Pero Alberto siguió demostrando su claridad didáctica, su sencillez sin desmedro de la profundidad: “En materia económica, no pretendo ser intervencionista; lo que quiero es crear un Estado inteligente, que equilibre las desigualdades que anidan en los mercados”, dijo en estos días, mientras hablaba de la minería. Compara, luego, la renegociación de la deuda con una partida de poker, y aclara que no son chicos, los jugadores que están sentados a la mesa. Durante sus primeras semanas al frente del Ejecutivo, lo hemos visto atender a periodistas que realizan su labor precariamente, y ahí estaba el presidente docente, explicándoles una y otra vez conceptos que no son difíciles de abordar, con la paciencia propia de alguien que tiene experiencia acompañando a jóvenes que están haciendo sus armas como universitarios.

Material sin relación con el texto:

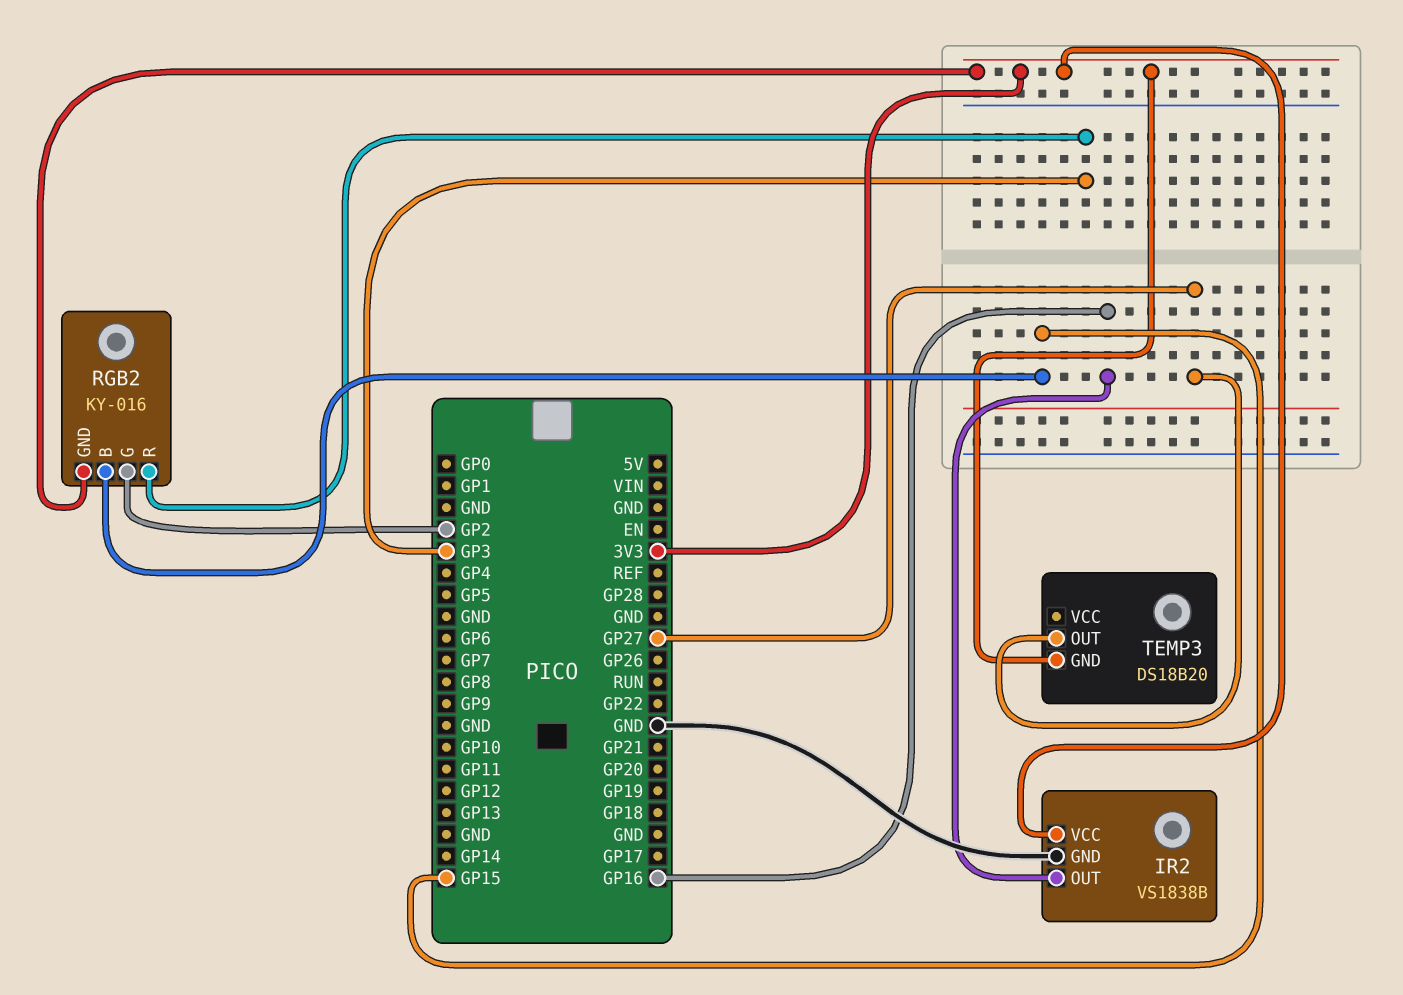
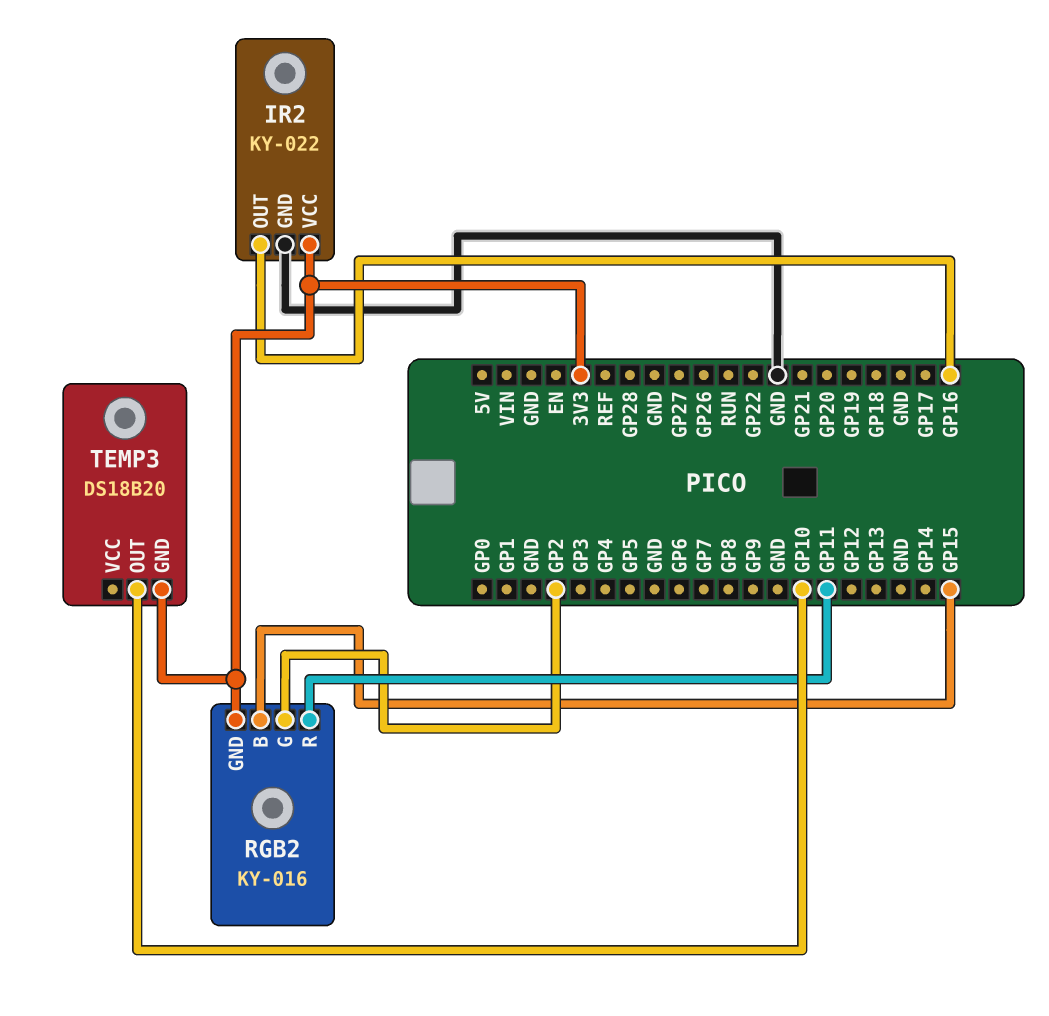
IR2: VS1838B -> KY-022
RGB2 pin R: GP3 -> GP11
TEMP3 pin OUT: GP27 -> GP10

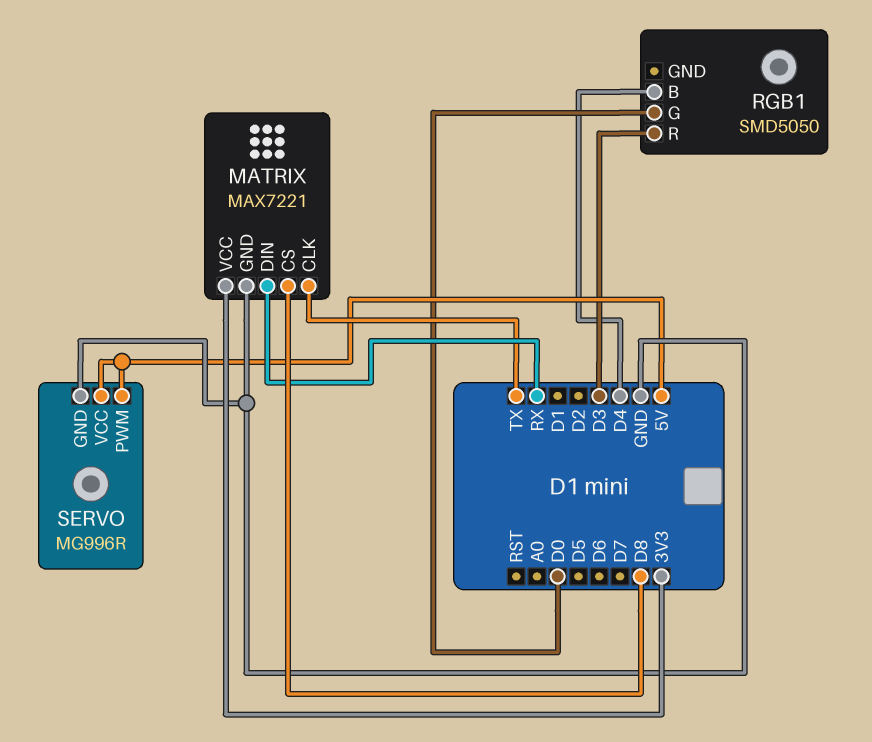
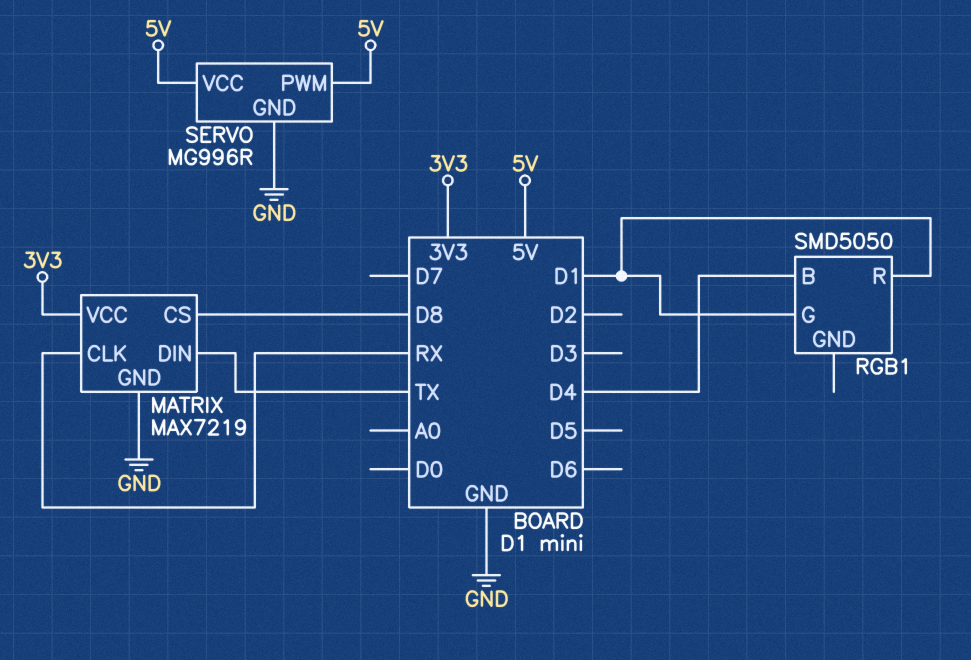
MATRIX: MAX7221 -> MAX7219
MATRIX pin CLK: TX -> RX
MATRIX pin DIN: RX -> TX
RGB1 pin G: D0 -> D1
RGB1 pin R: D3 -> D1

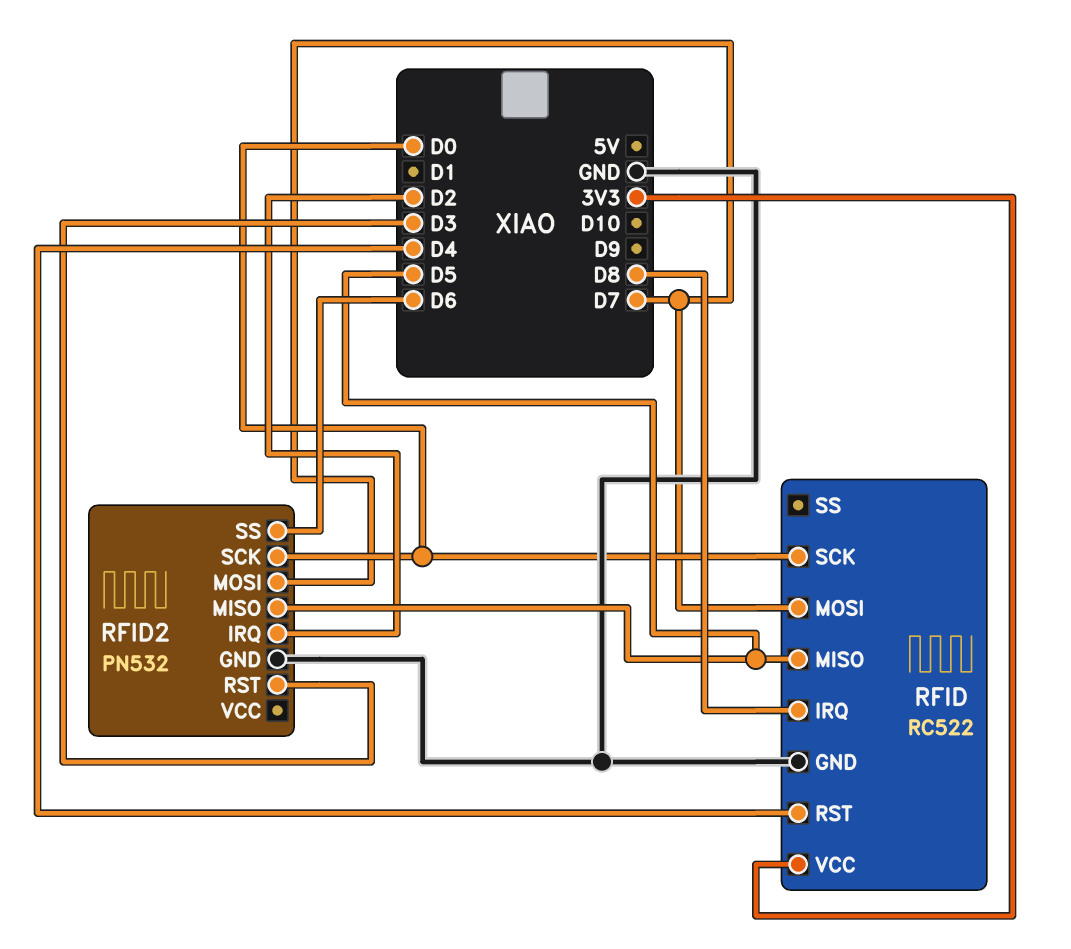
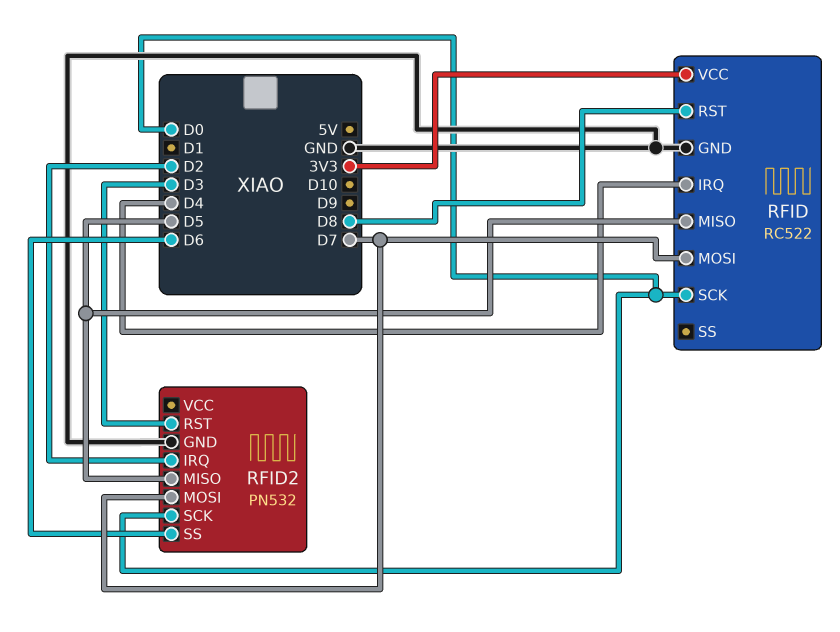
RFID pin IRQ: D8 -> D4
RFID pin RST: D4 -> D8

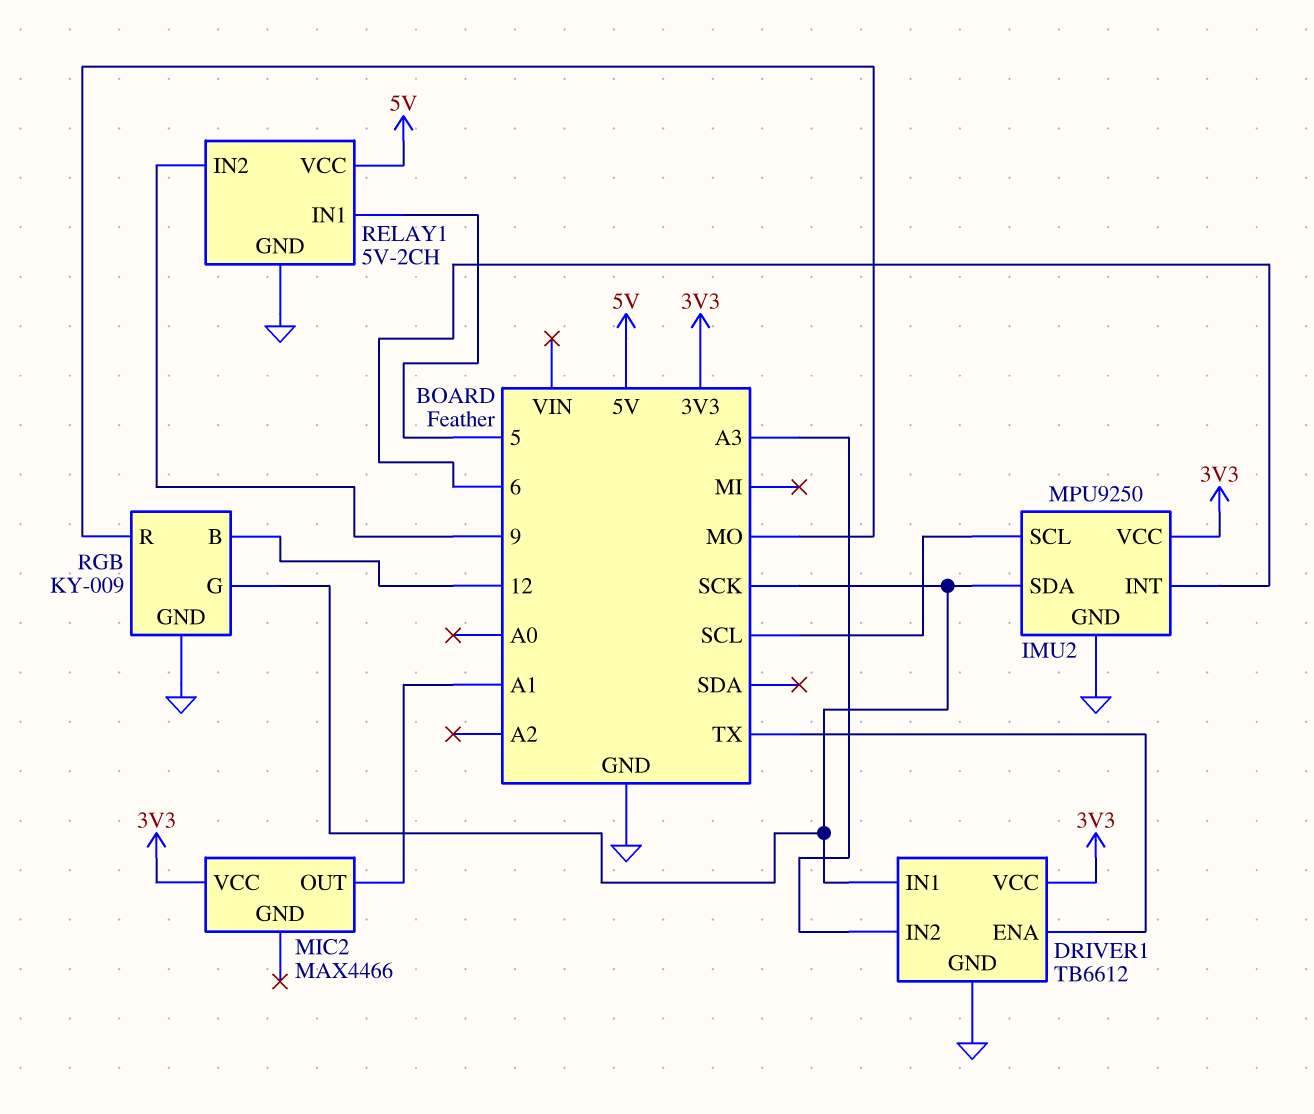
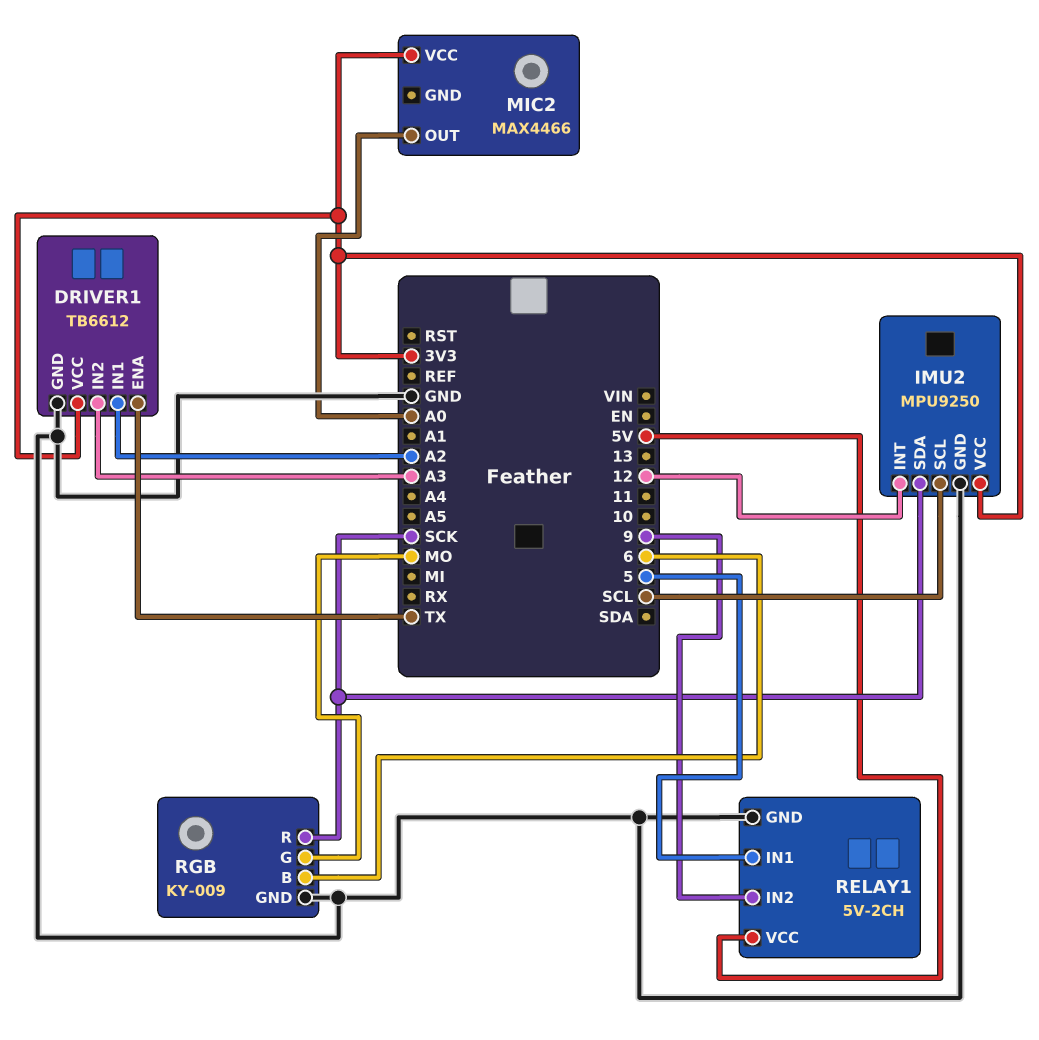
DRIVER1 pin IN1: SCK -> A2
IMU2 pin INT: 6 -> 12
MIC2 pin OUT: A1 -> A0
RGB pin B: 12 -> 6
RGB pin G: SCK -> MO
RGB pin R: MO -> SCK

Evidentemente, no da igual, tener un presidente títere y uno docente. El primero, ya sabemos dónde nos dejó. El segundo, nos recuerda a profesores que nos enmudecían, en el buen sentido de la palabra, porque encontraban la manera de llegarnos y nos inspiraban a querer saber más; eran esos que luego los veíamos recoger el guante del derecho a la educación y al conocimiento, compartiéndolo, haciéndolo más accesible. Alberto da cátedra y nos viene a recordar que la docencia está ahí, en cada rincón de nuestras vidas. Nos recuerda, también, que todo acto político tiene tras de sí una concepción -y una posición- pedagógica.